“I almost forgot one important detail,” I mentioned before hanging the locket of my family around my neck, with the light catching it in just the right way.
“Let me do one last thing. You don’t have to be out in the cold looking in. He’s going to be here any second. This will make him lose focus during dinner. Being a little bold and brazen doesn’t hurt anybody,” she said. She took the scissors and cut a deep V neckline, leaving nothing underneath to obscure his view of my mountainous terrain.
“This is ridiculous. I just got out of a nasty relationship. I’m not ready for anything at the moment. The same thing can’t be said for my body. It craves his touch and the feel of his hot breath on the back of my neck. I can’t do this,” I protested. But there was very little conviction behind my words.
It was wrong to make her think I was vulnerable. Everything I had gone through made me stronger. I wanted her to convince me. The only way to save face was to make her think she was the catalyst for me moving on. It had to appear to be her idea.
“There’s no reason why you can’t have your cake and eat it too. I seriously doubt that he’s going to complain if you throw yourself at him. Some guys like a forceful attitude and a woman who knows what she wants,” Bethany said over her shoulder. She left the room with a big smile on her face for a job well done.
She snipped the scissors in the air several times with this guilty look of a friend who was trying to push me out of my comfort zone. If only she knew that this was part of my plan to get her to work with me, not against me.
Manipulation came easy to most women, but it was a foreign concept to me. It felt nice to turn the tables and give Cameron a taste of his own medicine.
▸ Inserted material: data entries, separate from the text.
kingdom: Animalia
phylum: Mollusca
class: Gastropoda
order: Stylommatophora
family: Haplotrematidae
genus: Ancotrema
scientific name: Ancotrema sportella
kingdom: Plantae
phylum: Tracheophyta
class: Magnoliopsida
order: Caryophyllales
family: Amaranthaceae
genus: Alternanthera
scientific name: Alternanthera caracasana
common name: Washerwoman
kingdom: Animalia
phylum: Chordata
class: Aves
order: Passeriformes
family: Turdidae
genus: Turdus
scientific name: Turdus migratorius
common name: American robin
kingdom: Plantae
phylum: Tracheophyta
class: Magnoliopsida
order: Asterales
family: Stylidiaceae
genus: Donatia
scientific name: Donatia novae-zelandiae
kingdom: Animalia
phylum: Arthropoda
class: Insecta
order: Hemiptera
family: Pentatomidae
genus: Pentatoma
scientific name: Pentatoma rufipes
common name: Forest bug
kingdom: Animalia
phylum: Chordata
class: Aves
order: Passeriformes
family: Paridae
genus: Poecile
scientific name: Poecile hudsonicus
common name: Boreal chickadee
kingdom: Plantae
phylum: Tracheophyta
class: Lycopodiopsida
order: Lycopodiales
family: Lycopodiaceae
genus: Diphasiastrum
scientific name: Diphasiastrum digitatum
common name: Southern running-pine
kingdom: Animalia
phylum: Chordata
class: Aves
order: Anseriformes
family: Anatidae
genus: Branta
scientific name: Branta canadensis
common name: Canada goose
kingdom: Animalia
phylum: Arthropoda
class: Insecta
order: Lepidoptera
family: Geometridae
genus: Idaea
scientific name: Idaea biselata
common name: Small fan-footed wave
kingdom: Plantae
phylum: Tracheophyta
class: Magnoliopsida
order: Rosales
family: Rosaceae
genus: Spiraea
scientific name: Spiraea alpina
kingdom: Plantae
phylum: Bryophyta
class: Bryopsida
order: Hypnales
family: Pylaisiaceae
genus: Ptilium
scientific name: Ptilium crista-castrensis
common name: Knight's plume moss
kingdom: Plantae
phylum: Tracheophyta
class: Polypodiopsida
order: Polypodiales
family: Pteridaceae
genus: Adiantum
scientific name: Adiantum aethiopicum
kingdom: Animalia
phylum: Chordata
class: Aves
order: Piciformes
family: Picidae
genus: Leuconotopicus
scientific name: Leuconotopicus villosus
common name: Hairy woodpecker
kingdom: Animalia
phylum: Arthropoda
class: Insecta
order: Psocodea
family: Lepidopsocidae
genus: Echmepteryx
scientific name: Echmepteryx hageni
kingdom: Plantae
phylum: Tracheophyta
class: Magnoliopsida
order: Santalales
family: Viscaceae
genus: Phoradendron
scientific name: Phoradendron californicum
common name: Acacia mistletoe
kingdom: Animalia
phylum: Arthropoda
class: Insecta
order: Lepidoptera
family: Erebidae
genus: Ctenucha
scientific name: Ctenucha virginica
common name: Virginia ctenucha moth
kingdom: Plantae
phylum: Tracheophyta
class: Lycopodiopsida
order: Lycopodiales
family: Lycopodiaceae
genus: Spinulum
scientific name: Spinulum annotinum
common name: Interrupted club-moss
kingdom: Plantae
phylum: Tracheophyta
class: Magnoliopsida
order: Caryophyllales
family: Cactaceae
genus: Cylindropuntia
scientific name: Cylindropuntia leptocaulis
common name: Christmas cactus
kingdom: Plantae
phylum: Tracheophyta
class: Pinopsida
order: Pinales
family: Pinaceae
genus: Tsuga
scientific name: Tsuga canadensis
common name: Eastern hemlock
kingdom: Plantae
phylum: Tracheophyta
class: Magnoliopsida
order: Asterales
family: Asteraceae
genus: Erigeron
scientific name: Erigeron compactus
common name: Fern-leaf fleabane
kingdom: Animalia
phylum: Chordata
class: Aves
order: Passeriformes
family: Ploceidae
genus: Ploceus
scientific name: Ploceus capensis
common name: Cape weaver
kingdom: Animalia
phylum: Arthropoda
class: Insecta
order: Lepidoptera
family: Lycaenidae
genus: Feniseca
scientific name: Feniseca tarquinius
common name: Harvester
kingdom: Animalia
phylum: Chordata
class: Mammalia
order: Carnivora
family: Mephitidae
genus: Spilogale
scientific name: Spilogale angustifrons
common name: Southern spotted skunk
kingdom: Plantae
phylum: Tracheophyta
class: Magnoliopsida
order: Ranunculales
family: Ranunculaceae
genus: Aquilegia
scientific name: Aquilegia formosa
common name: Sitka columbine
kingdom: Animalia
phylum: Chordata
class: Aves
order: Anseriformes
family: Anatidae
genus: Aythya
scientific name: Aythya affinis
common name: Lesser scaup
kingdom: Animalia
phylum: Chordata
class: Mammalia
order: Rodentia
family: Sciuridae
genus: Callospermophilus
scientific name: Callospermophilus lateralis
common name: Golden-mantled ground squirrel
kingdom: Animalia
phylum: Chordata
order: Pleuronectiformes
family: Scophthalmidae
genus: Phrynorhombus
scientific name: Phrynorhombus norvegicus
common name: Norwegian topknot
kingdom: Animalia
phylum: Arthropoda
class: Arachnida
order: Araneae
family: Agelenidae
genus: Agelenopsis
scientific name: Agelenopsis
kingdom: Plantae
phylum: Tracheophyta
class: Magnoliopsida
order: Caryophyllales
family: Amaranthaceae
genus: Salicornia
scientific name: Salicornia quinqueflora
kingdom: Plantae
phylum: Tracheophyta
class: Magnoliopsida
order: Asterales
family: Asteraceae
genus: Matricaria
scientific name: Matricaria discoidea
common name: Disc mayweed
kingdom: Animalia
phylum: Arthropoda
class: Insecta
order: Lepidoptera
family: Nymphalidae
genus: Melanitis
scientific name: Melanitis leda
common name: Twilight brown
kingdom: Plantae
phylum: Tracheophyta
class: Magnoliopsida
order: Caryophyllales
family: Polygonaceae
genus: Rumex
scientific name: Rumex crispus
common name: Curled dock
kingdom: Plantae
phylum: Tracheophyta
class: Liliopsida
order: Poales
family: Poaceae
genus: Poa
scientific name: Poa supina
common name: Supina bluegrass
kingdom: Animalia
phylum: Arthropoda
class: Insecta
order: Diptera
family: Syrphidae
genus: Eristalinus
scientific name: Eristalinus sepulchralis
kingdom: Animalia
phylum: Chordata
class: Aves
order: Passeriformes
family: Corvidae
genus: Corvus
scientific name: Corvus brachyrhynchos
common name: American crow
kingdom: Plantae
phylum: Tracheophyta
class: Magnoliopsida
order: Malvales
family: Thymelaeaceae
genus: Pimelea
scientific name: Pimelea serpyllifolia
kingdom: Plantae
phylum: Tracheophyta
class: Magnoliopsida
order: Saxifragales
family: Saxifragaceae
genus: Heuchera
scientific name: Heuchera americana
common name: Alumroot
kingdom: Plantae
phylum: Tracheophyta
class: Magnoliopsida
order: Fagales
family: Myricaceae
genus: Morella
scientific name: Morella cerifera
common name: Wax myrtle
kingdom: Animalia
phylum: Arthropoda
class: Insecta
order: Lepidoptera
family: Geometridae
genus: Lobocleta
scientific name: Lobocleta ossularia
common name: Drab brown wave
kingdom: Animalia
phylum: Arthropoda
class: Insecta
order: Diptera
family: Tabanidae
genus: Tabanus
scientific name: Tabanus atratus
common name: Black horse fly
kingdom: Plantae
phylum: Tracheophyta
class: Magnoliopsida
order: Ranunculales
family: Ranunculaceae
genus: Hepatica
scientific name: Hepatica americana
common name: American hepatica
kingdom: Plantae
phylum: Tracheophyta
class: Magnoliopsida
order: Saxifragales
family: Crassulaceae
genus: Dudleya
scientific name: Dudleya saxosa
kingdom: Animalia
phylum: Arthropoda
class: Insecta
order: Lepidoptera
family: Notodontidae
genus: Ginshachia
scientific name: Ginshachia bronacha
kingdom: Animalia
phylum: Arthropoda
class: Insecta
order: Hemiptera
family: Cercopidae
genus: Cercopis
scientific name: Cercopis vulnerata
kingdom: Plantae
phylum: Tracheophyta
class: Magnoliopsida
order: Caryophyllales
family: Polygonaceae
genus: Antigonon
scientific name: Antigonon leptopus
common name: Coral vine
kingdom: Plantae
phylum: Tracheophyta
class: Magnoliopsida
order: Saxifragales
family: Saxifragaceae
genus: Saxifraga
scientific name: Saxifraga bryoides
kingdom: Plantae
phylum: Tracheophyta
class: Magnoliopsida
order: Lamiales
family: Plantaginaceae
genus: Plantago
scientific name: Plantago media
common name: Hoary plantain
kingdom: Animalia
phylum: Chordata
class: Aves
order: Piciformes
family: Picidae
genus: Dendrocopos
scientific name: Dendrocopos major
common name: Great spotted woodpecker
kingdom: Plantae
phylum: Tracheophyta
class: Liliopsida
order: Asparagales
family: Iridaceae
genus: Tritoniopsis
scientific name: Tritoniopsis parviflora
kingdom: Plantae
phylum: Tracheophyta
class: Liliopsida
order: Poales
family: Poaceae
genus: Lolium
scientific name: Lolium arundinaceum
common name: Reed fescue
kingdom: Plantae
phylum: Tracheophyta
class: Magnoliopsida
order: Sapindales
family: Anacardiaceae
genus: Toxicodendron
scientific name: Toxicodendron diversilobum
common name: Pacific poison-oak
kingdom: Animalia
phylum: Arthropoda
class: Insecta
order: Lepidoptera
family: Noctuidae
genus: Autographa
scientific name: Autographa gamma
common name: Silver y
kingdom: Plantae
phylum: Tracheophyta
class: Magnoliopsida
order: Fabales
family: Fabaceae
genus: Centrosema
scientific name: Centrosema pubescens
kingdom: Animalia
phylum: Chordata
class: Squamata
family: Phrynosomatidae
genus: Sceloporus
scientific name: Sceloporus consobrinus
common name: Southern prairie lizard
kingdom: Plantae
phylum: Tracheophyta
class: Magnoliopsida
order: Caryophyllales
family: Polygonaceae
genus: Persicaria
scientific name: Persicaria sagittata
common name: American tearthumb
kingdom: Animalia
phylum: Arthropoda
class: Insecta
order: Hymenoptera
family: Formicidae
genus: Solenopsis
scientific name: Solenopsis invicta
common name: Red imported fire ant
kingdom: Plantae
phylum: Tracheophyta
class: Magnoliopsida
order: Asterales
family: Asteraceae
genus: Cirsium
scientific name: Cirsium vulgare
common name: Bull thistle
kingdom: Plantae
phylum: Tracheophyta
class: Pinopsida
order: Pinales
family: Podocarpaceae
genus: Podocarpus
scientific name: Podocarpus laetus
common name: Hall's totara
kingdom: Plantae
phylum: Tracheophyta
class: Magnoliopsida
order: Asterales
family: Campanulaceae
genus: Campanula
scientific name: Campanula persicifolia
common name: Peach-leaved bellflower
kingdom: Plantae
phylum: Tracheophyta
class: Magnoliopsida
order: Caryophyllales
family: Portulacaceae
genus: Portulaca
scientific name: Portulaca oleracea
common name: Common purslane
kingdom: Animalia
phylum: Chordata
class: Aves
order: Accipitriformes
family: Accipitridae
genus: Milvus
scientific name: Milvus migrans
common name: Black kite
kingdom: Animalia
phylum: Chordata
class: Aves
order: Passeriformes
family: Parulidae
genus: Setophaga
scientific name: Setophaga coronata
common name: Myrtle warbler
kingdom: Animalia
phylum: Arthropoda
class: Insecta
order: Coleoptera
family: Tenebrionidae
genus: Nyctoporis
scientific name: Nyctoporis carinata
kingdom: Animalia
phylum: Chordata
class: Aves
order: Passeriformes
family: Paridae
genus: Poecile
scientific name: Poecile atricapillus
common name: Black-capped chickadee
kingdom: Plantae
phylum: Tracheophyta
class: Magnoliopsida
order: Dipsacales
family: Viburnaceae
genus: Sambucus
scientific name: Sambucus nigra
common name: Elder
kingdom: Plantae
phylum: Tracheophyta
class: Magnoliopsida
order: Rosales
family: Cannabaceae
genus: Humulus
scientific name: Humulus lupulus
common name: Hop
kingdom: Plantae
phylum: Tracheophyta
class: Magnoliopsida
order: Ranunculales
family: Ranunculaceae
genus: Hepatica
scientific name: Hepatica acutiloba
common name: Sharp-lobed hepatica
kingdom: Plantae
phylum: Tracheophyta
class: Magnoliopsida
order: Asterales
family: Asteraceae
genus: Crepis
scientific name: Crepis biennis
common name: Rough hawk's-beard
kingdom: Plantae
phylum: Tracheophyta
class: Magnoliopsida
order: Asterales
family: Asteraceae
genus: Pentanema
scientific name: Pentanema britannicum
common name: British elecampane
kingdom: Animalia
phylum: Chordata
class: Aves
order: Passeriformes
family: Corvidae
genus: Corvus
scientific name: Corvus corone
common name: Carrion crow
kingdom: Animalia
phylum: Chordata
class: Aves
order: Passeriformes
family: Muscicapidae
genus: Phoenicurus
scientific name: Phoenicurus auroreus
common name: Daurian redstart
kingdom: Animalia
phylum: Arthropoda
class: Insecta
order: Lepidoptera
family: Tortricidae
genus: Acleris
A pair of open-toed sandals accompanied the outfit. The black dress was put away for a rainy day when he wouldn’t see it coming. Bethany was unaware of my discreet trips to a shop that catered to those who had sexually discriminate tastes. A few implements of satisfaction were in my toy chest under the bed.
There were also pieces of lingerie that would have any man willing to do practically anything to please me. There were some that were a little more scandalous and revealing than others. Leather in a variety of colors was just one of many weapons in my arsenal of sexual tricks.
It was time to fake it to make it. He did make me nervous, but that was the little girl 10 years ago trying to raise her ugly head. She was still there begging for acceptance in his eyes. I wasn’t going to waste any more tears on him. Getting over the worst humiliation of my life turned me into a bitter woman who was barely able to make that connection with the opposite sex.
Nobody knew of my secret shame and I was going to keep it that way for as long as possible. He had caused me heartache.
Two months of teasing him mercilessly was nothing in the grand scheme of things.
Making my way down the stair, I touched the banister with some concern for my safety. It was wobbly and falling apart, piece by piece. The roof was foremost on my mind. It was all about priorities. The place was livable, but I still had to watch my step or risk tumbling to certain injury at the bottom of the stairs.
The paint was peeling but the design of the banister was something that I wanted to bring back to its former glory.
Something smelled delicious.
I was able to spy Cameron on the deck with a cold beer in his hands. He was flipping the meat, searing both sides with char marks. He had a huge smile of on his face.
Bethany was out there with him, but there was no way to know what they were talking about with the balcony door closed. It made my heart skip a beat when I saw him with his shirt open, in an attempt to cool himself off in the unseasonably warm fall weather.
This was an Indian summer.
Some of the leaves surrounding the property had changed color. The fall foliage was threatening to overshadow what was left of summer. The one thing I hated was that divide between fall and winter. That smell of decay, when things were dying, gave birth to my seasonal affective disorder.
Getting out and enjoying winter activities was my answer to the crippling depression that could easily have me bundled up, hibernating inside for the next few months. A pair of skis was sitting at the door; ski boots were on the floor.
Everything was now ready for dinner, with fresh seasonal vegetables simmering on low heat on the stainless steel stove. Fresh corn on the cob had that familiar scent of summer. Scallops and a medley of other seafood, including lobster tails, were basting in spices and garlic butter in a frying pan.
I was turning this meal into a surf and turf experience.
Nothing was threatening to burn, with me keeping a careful eye. There wasn’t one thing I’d want to change about the evening. The whole world practically ground to a halt when I stared unabashedly at the way that he was letting the breeze ruffle his short hair.
It made me sigh deeply with concern for my sexual sanity. It would be easy to let nature take its course after dinner. The only thing standing in my way was Bethany. It wasn’t like I was going to go all the way but there were other things I could do to excite his palate for something more than food.